Country: U.S.A.
Genre(s):
Propaganda
Director: Robert J.
Flaherty
Cast: Joseph
Bordeaux / Lionel Le Blanc / E. Bienvenu
Plot
A Cajun boy is
fascinated by the arrival of an oil rig on his family’s land.
What I Liked
Hired by Standard Oil
to create a film depicting a beneficial relationship between the oil company
and the Louisiana swamplands, director Robert Flaherty intended to capture the
unique beauties of both machine and nature in “Louisiana Story,” but succeeded
much more successfully at the nature portion than he did at the machine
portion. From the opening shot forward,
Flaherty successfully imbues the swamps with an otherworldly lushness, capturing
a sort of dark wonderland promising adventure, danger, and fantasy around every
bend.
The impact of the enchanted
marshes is most impressive in the film’s beginning (though it never goes away
completely) and is greatly accentuated by Virgil Thompson’s Pulitzer Prize
winning score. Of course it is typically
the case that the score lends mood to a film; that’s why the score is
there. However the music in “Louisiana
Story” endows many of the animals and machinery alike with unique
personalities. Because these
personifications are indispensable to both the intentions and the beauty of the
film and because that beauty substitutes for the lack of a conventional
storyline, the film’s score is really as much the story as the pictures. Without it, “Louisiana Story” would have been
an incredibly ineffective film.
What I Disliked
Flaherty is often
referred to as the father of documentary filmmaking. However, looking back at this film from the
vantage point of more than sixty years, there is clearly no alternative but to
really consider “Louisiana Story,” his last significant work, as
propaganda. Funded by Standard Oil and
giving a ridiculously biased and romanticized portrayal of oil drilling’s
effects on the environment; the movie is certainly not historically or
scientifically accurate.
Nor is it factually
accurate concerning the family it claims to depict. As was the case with most of his productions,
Flaherty created a fictional story and passed it off as documentary. The Cajuns depicted in the film were indeed
local people, but were cast in fictional roles.

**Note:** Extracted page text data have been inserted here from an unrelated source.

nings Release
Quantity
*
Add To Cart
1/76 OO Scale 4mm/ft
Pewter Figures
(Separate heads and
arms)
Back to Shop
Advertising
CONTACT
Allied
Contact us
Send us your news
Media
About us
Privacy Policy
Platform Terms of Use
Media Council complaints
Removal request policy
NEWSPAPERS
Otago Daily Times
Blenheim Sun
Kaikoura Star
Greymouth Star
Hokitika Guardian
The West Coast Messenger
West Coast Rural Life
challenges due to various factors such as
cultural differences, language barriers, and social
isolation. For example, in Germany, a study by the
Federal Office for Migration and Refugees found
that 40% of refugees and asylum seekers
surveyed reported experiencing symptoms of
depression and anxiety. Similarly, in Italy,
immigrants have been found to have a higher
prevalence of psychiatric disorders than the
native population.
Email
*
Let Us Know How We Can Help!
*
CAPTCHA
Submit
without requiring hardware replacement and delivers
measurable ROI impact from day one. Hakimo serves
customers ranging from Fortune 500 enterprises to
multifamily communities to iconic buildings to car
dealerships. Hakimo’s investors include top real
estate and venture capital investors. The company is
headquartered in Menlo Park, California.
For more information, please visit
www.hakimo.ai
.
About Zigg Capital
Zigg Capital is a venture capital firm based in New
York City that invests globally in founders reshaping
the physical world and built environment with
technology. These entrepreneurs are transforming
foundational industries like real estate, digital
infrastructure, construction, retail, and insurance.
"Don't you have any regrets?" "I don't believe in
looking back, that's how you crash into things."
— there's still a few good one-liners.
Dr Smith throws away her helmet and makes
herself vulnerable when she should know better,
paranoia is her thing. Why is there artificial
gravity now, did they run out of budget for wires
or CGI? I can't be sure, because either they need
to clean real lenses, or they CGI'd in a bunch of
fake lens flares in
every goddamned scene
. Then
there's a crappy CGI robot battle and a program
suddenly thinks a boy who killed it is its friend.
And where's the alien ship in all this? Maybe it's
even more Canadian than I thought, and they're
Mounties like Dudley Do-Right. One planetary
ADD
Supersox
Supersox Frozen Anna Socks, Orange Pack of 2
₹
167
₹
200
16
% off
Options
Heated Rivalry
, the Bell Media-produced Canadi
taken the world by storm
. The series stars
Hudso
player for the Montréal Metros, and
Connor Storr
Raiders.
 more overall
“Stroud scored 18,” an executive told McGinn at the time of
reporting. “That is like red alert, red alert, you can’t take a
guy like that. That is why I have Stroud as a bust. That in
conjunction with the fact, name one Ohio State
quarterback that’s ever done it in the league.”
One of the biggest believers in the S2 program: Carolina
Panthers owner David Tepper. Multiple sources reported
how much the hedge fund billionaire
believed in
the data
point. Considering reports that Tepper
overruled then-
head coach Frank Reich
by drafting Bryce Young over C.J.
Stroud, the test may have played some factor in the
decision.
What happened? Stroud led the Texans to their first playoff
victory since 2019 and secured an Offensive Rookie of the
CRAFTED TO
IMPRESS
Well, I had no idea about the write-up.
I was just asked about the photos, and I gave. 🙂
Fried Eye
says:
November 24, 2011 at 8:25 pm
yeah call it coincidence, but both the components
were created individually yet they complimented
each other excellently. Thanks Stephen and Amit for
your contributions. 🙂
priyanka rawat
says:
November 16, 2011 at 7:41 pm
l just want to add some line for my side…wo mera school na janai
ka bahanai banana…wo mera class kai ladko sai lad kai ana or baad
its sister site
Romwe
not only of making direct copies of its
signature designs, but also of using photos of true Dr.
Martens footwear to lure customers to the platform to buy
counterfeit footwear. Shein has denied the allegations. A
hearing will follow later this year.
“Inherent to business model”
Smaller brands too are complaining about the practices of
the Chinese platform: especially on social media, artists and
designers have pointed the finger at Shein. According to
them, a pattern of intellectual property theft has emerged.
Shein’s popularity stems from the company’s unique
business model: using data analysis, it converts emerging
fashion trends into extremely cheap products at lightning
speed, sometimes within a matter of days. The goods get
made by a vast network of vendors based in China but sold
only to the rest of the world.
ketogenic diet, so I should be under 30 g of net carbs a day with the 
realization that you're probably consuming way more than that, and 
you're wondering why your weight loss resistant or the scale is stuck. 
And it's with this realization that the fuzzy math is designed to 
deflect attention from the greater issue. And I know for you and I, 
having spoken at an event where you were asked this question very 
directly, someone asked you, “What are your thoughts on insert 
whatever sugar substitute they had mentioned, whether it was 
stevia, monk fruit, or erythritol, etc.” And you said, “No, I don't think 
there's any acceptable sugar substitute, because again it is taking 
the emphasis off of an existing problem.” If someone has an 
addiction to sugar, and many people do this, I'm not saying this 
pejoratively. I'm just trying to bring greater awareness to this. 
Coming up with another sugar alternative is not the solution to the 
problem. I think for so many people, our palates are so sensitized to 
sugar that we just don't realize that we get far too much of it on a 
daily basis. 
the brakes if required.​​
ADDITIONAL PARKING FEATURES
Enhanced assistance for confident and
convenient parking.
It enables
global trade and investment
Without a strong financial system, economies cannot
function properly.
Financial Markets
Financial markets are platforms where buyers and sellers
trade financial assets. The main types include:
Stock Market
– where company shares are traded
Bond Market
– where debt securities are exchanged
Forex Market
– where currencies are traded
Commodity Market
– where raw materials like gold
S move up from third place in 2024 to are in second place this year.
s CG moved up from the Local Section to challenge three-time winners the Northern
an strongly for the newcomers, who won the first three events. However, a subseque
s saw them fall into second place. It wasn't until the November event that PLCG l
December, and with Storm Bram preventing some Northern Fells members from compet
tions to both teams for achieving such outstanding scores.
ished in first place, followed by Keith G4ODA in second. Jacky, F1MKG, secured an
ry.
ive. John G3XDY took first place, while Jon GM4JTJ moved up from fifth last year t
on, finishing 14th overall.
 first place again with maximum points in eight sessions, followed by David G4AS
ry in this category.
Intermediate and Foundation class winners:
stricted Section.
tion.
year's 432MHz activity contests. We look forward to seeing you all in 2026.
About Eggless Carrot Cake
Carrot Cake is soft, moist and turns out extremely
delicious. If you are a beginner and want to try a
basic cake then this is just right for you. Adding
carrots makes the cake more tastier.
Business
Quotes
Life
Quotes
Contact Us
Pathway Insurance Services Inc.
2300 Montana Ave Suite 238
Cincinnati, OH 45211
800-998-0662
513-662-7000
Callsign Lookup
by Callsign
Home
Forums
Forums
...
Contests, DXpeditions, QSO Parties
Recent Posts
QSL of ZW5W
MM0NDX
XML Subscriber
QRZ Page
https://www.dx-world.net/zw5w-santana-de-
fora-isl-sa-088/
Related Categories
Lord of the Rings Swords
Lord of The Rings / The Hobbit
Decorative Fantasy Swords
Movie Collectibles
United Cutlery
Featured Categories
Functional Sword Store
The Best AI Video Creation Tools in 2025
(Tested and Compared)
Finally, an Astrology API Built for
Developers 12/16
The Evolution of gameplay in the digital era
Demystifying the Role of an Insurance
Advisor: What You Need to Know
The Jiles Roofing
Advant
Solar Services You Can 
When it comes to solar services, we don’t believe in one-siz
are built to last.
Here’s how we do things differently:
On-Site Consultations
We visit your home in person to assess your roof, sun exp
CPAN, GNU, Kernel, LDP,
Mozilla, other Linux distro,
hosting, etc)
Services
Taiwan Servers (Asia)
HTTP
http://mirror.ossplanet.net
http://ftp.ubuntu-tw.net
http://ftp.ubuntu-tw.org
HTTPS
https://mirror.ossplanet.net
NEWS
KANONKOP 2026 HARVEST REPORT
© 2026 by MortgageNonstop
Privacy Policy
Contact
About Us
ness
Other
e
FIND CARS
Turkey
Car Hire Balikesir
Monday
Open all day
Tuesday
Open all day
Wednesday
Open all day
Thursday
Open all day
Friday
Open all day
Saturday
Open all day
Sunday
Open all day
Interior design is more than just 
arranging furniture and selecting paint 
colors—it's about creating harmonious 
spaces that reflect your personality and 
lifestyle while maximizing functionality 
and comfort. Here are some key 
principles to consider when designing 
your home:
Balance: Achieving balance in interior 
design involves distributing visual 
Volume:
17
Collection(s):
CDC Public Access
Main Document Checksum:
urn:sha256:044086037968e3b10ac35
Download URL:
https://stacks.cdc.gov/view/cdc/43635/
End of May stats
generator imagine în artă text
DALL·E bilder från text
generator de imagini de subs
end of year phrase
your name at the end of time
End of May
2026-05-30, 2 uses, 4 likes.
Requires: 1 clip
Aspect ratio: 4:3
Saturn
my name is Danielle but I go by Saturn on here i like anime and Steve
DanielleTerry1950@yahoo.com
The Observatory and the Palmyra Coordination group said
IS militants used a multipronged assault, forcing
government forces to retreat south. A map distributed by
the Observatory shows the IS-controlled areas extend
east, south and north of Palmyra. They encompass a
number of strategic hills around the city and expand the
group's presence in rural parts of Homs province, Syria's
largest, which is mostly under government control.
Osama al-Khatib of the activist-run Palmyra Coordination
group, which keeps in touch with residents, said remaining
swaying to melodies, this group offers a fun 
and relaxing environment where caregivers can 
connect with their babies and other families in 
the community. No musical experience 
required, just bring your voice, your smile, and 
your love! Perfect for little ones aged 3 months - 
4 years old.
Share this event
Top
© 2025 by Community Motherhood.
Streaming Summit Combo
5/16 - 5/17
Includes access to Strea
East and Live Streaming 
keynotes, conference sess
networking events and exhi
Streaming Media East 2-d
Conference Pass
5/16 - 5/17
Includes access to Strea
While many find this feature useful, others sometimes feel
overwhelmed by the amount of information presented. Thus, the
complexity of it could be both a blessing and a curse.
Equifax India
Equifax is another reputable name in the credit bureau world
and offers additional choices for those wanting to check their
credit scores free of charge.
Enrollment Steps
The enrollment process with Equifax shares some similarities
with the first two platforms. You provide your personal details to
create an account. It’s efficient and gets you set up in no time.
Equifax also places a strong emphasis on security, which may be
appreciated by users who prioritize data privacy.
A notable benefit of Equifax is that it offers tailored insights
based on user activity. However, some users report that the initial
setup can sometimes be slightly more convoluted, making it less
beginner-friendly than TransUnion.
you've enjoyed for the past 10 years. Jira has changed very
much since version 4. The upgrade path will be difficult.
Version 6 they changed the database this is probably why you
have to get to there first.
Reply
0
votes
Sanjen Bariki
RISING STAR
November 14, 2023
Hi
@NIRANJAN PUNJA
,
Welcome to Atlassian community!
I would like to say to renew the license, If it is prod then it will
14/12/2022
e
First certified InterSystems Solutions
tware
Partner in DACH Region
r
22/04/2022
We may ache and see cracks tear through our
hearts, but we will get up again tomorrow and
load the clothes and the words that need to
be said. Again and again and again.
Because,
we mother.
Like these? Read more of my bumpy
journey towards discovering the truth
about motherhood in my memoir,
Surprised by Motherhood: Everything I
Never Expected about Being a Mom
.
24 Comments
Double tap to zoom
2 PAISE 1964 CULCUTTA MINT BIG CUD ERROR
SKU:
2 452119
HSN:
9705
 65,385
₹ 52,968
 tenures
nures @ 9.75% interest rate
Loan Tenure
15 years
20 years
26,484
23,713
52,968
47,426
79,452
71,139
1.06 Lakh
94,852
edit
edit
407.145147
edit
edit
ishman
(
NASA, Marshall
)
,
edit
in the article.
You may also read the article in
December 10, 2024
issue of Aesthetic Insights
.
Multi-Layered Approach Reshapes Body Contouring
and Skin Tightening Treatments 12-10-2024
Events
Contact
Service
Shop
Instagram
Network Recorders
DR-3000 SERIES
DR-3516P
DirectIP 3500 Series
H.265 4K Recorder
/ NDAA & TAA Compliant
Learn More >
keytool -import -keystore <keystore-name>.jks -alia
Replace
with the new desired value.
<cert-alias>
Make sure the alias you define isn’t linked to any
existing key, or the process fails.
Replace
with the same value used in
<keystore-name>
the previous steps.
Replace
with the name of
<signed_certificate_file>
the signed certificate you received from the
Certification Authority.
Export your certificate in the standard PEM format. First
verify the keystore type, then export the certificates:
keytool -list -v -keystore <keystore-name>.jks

They were strangers, not members of the same family, and did not own the
land on which the oil rig was built. Flaherty
hired them to portray a version of Cajun life he imagined would play well to
his audience and set them up in staged sequences to tell his story.
Most Memorable Scene
Staged or not, one of
the scenes in the film is frightfully dramatic.
When the main character believes an alligator has eaten his pet raccoon, he sets out after the beast, subsequently trapping it and trying to pull it up
onto the muddy banks. At least portions
of this scene were shot with a real alligator, and the tug-of-war that ensues
definitely makes for some white-knuckle suspense.